[Opening AVAILABLE DATA section]

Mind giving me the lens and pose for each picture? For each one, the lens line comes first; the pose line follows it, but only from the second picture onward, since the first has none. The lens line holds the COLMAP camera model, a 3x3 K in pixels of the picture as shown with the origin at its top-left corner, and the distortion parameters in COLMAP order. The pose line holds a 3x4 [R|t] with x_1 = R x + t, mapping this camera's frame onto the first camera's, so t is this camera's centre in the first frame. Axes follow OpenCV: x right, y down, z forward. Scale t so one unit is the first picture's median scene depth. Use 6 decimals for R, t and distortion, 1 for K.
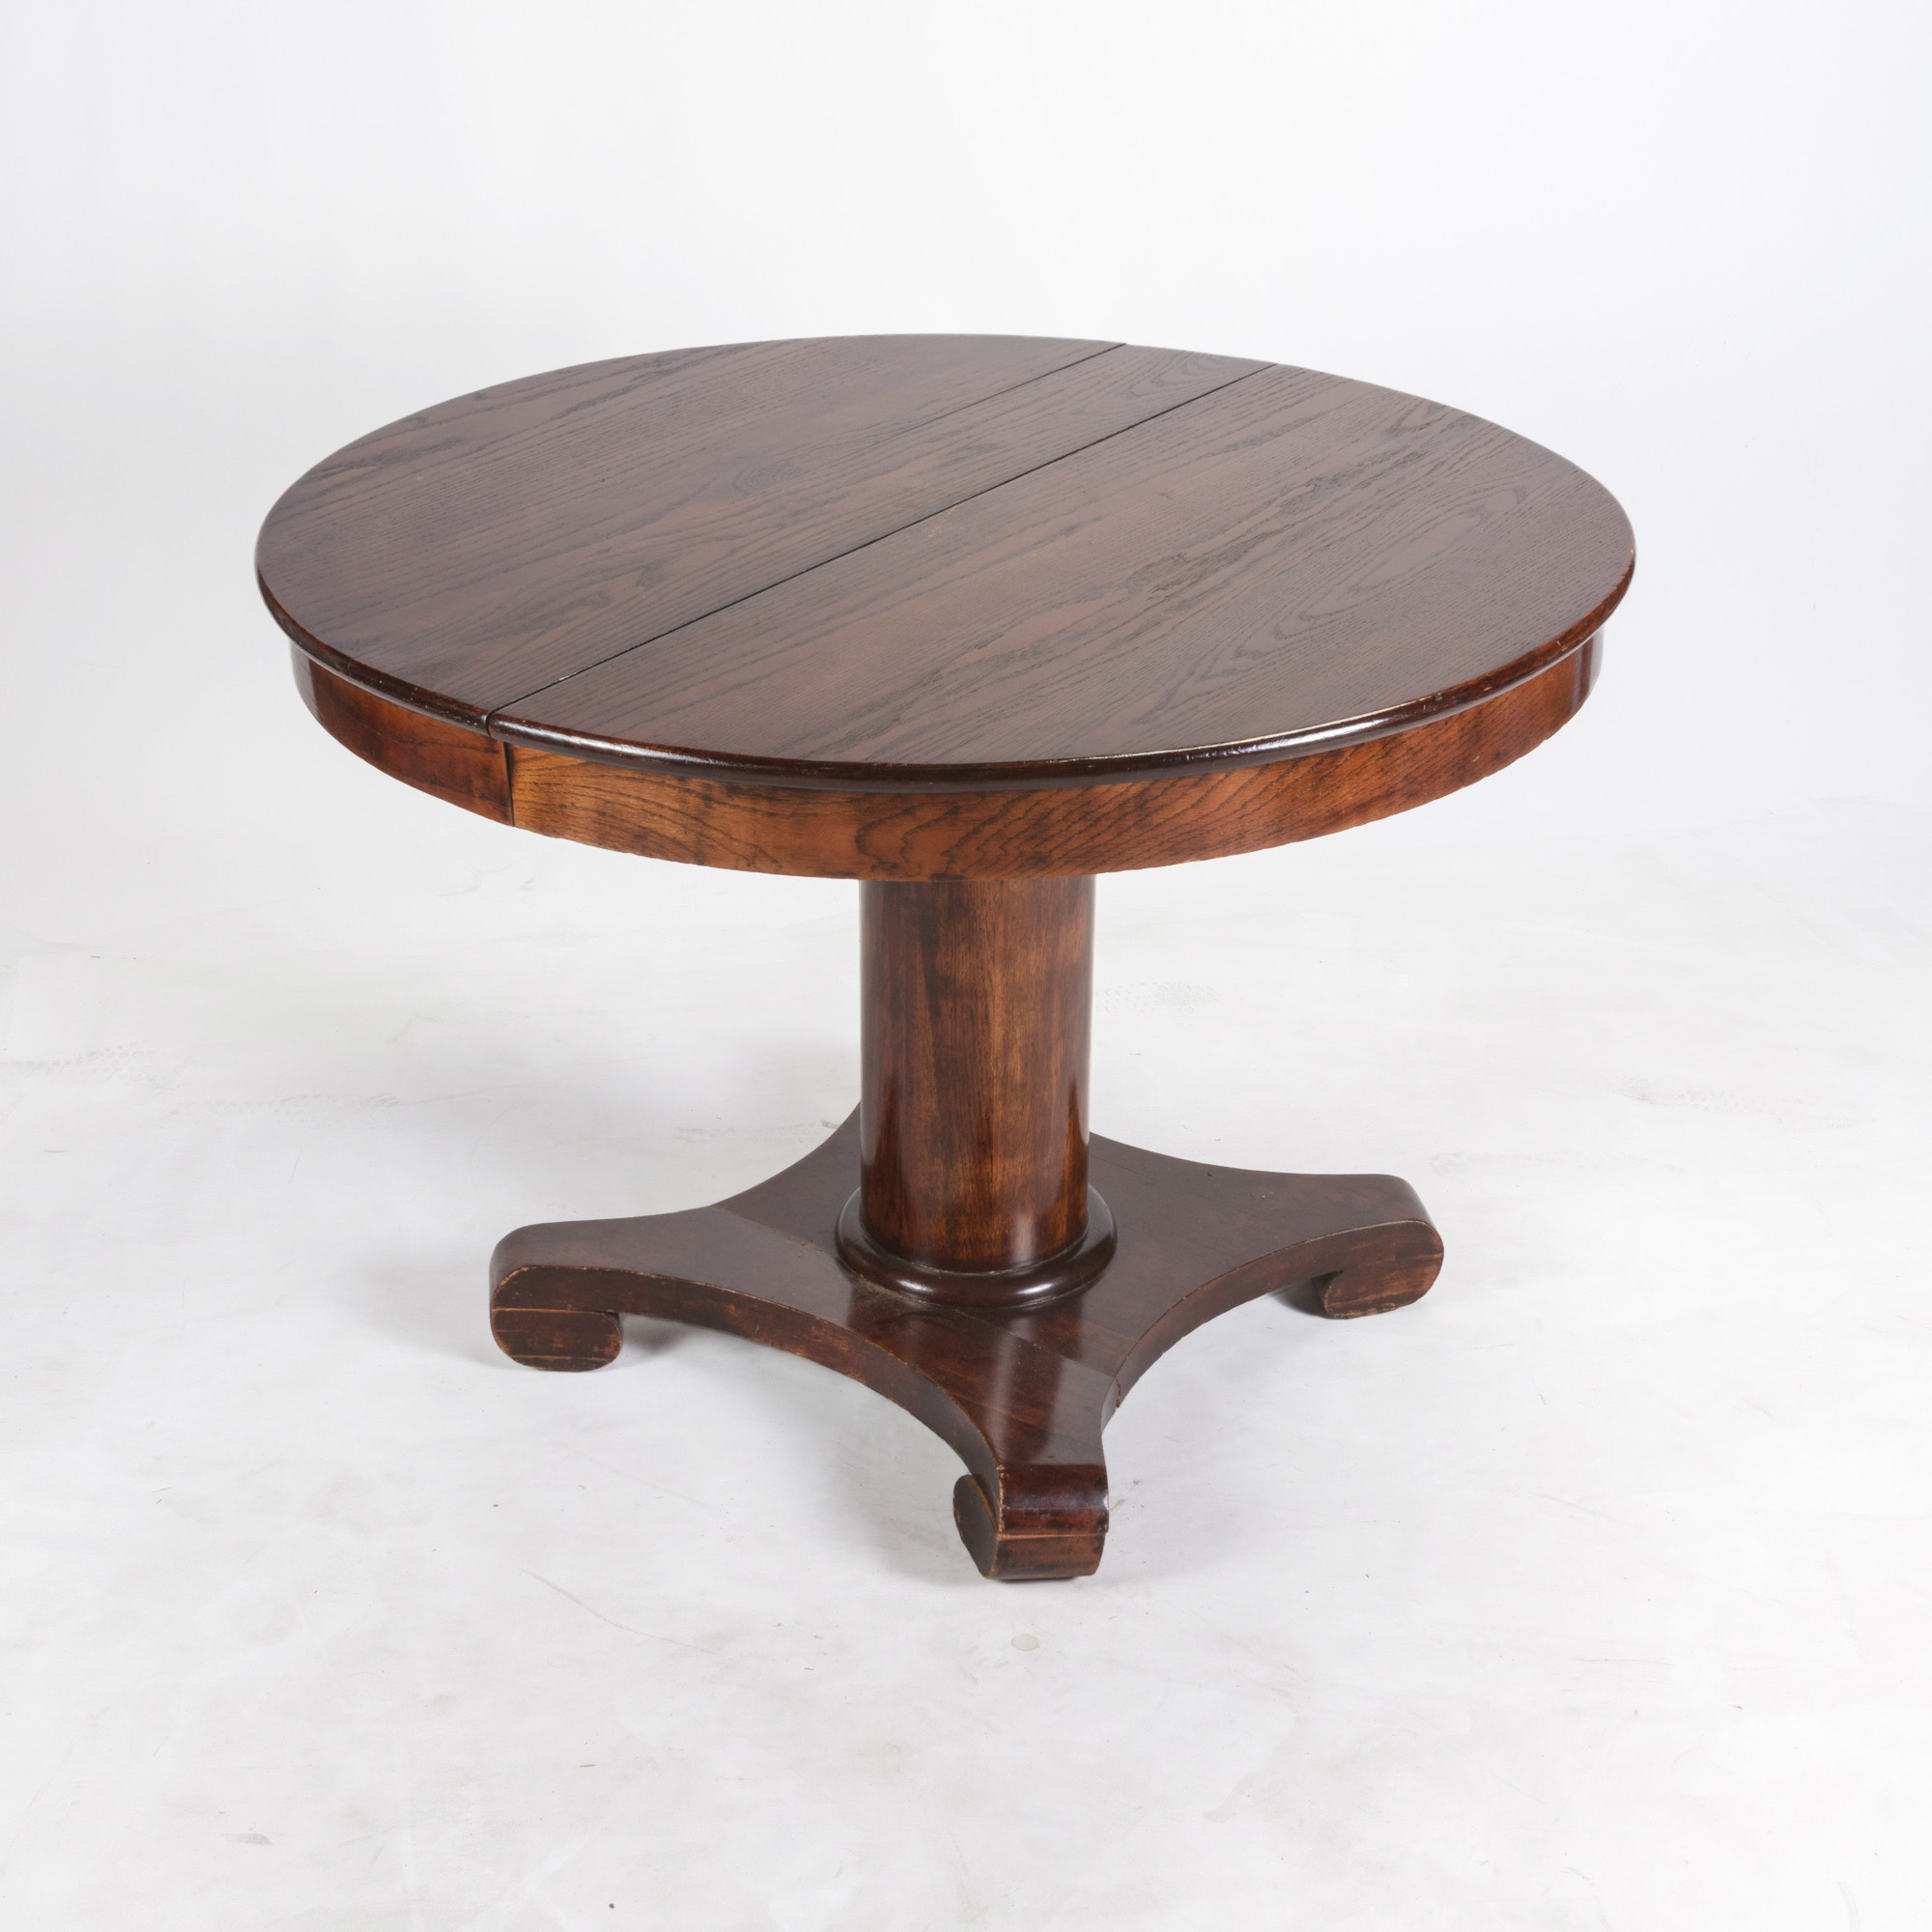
lens RADIAL K [[3006.2, 0, 1046.9], [0, 3006.2, 912.4], [0, 0, 1]] dist [0.006164, 0.003304]
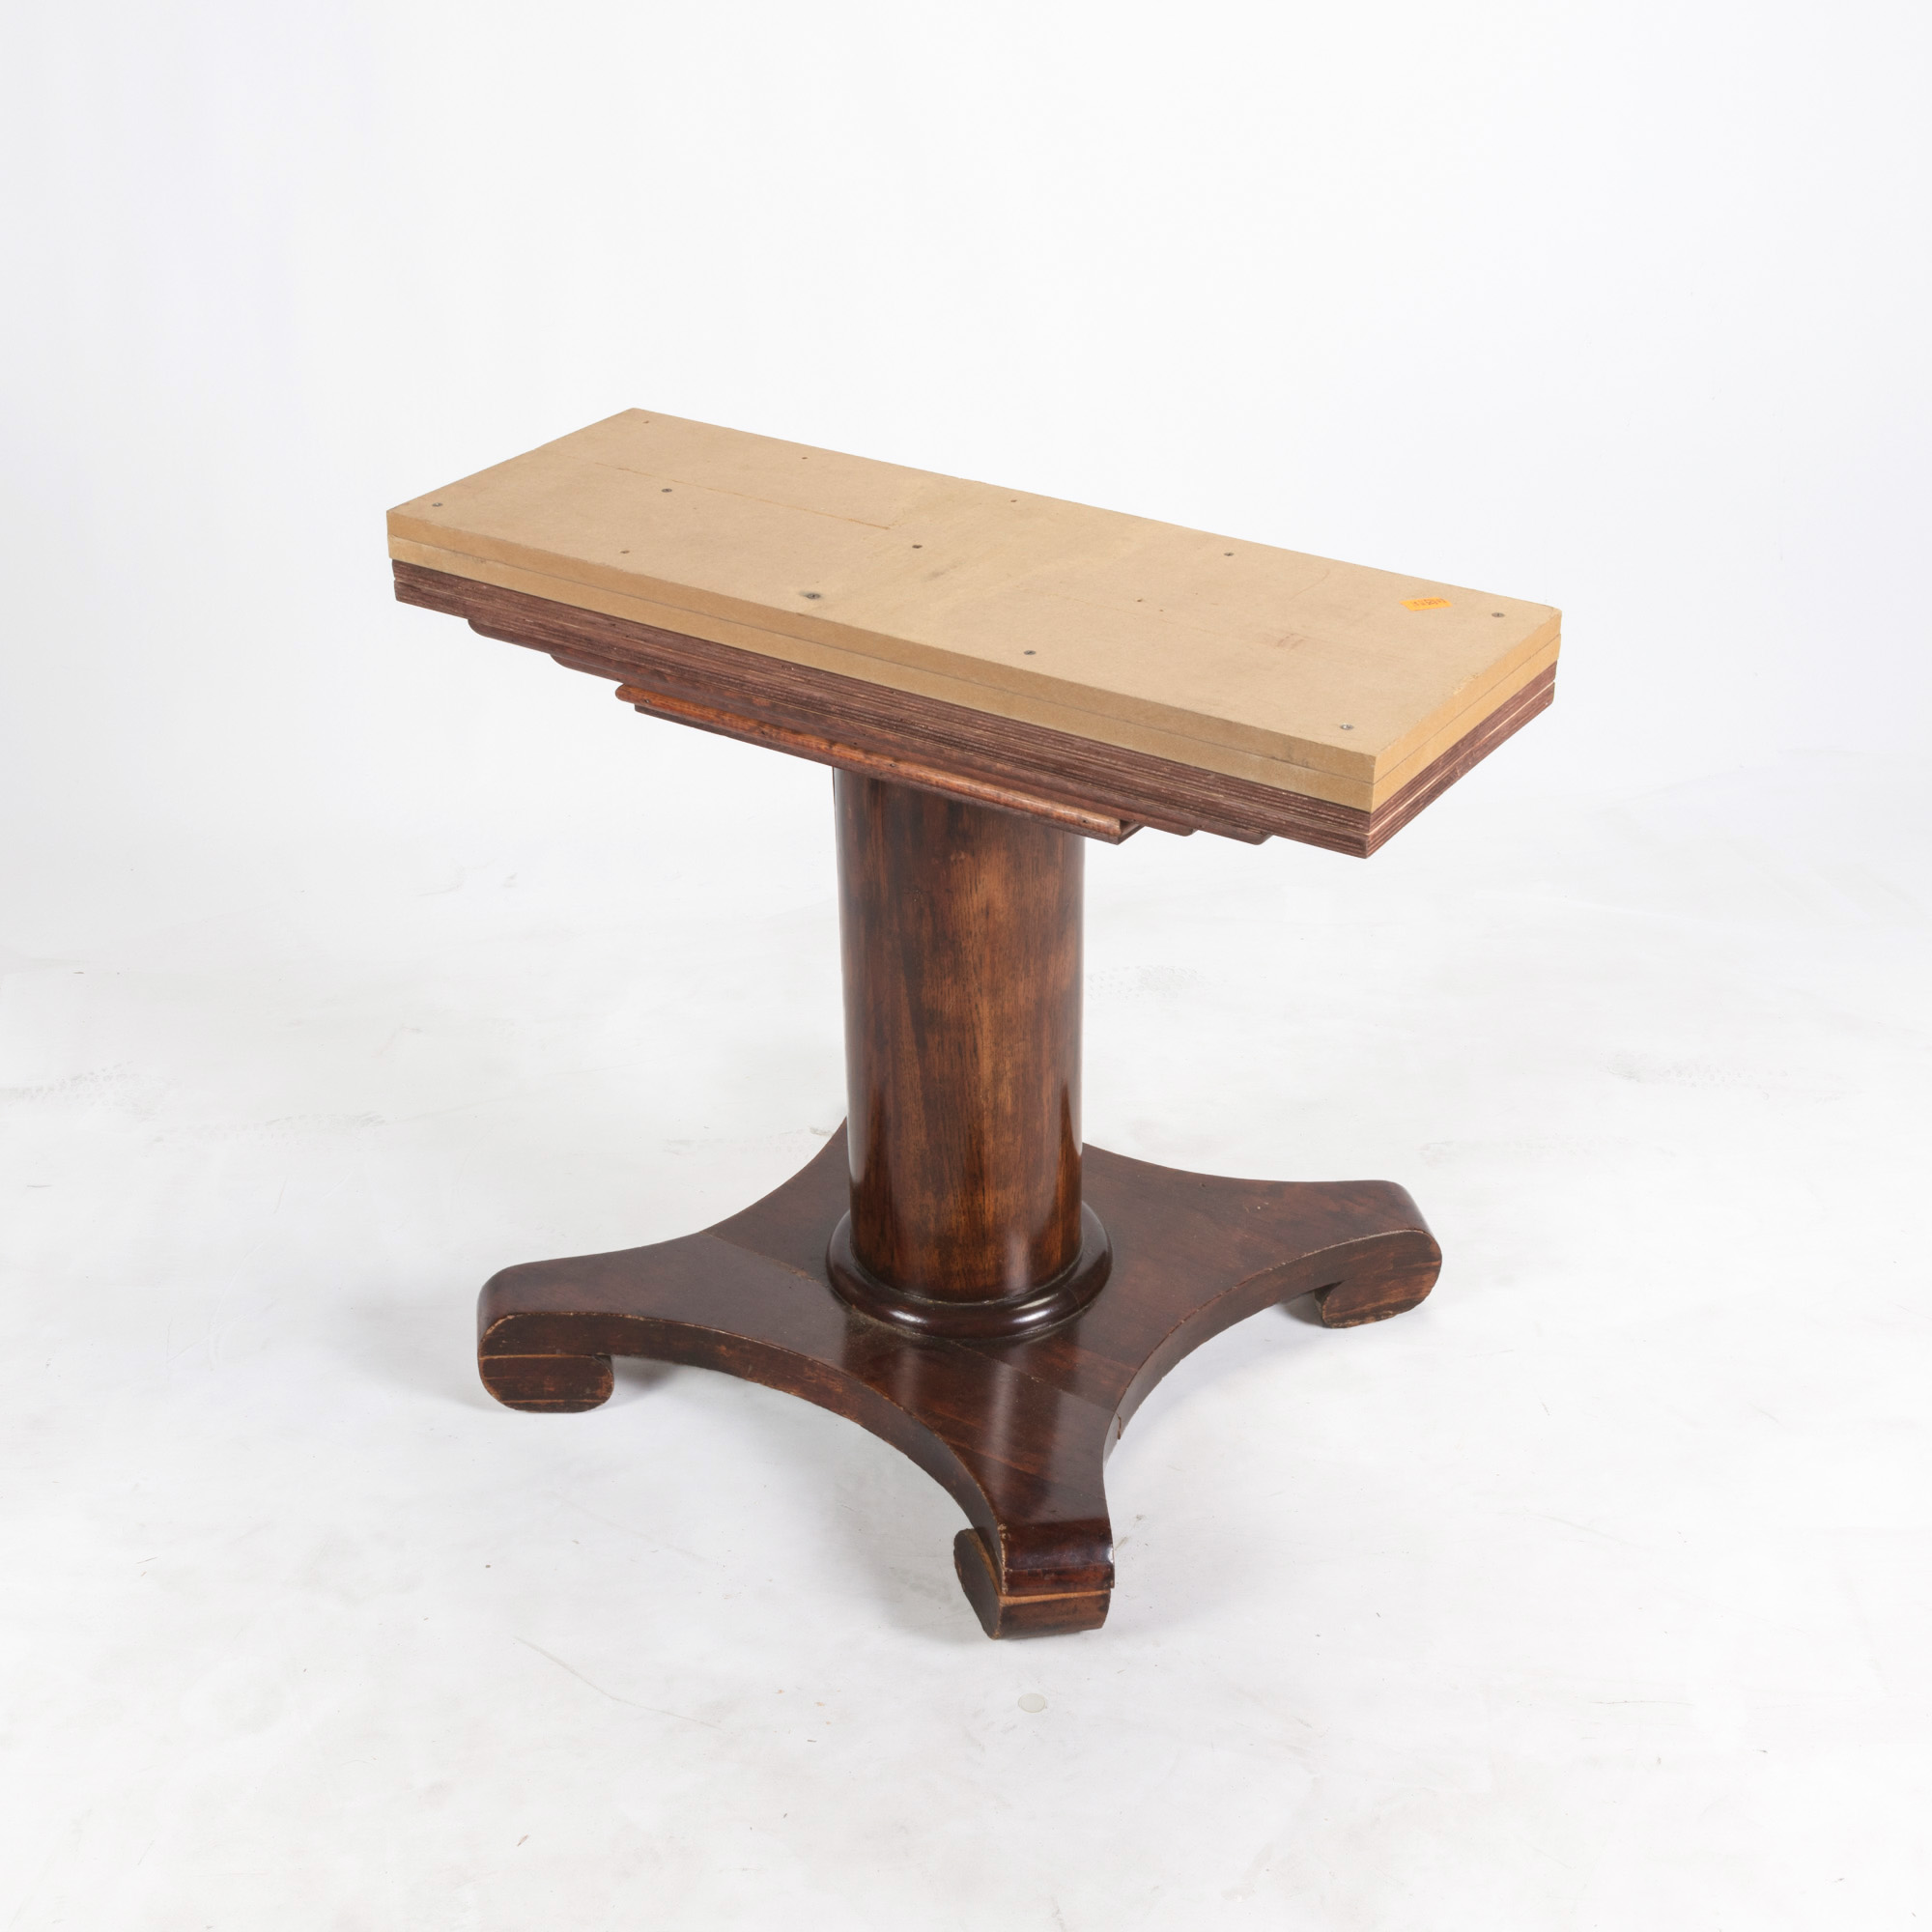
lens RADIAL K [[2731.1, 0, 1009.6], [0, 2731.1, 1050.3], [0, 0, 1]] dist [-0.013512, 0.039469]
pose [[0.999697, -0.024291, -0.003936, -0.005452], [0.024549, 0.995542, 0.091072, -0.044599], [0.001706, -0.091141, 0.995837, 0.123640]]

[Closing AVAILABLE DATA section]

→ WORK TASK:
Return the material above verbatim, minus the pictures.

→ SOLUTION FOR THIS EXERCISE:
Mind giving me the lens and pose for each picture? For each one, the lens line comes first; the pose line follows it, but only from the second picture onward, since the first has none. The lens line holds the COLMAP camera model, a 3x3 K in pixels of the picture as shown with the origin at its top-left corner, and the distortion parameters in COLMAP order. The pose line holds a 3x4 [R|t] with x_1 = R x + t, mapping this camera's frame onto the first camera's, so t is this camera's centre in the first frame. Axes follow OpenCV: x right, y down, z forward. Scale t so one unit is the first picture's median scene depth. Use 6 decimals for R, t and distortion, 1 for K.
lens RADIAL K [[3006.2, 0, 1046.9], [0, 3006.2, 912.4], [0, 0, 1]] dist [0.006164, 0.003304]
lens RADIAL K [[2731.1, 0, 1009.6], [0, 2731.1, 1050.3], [0, 0, 1]] dist [-0.013512, 0.039469]
pose [[0.999697, -0.024291, -0.003936, -0.005452], [0.024549, 0.995542, 0.091072, -0.044599], [0.001706, -0.091141, 0.995837, 0.123640]]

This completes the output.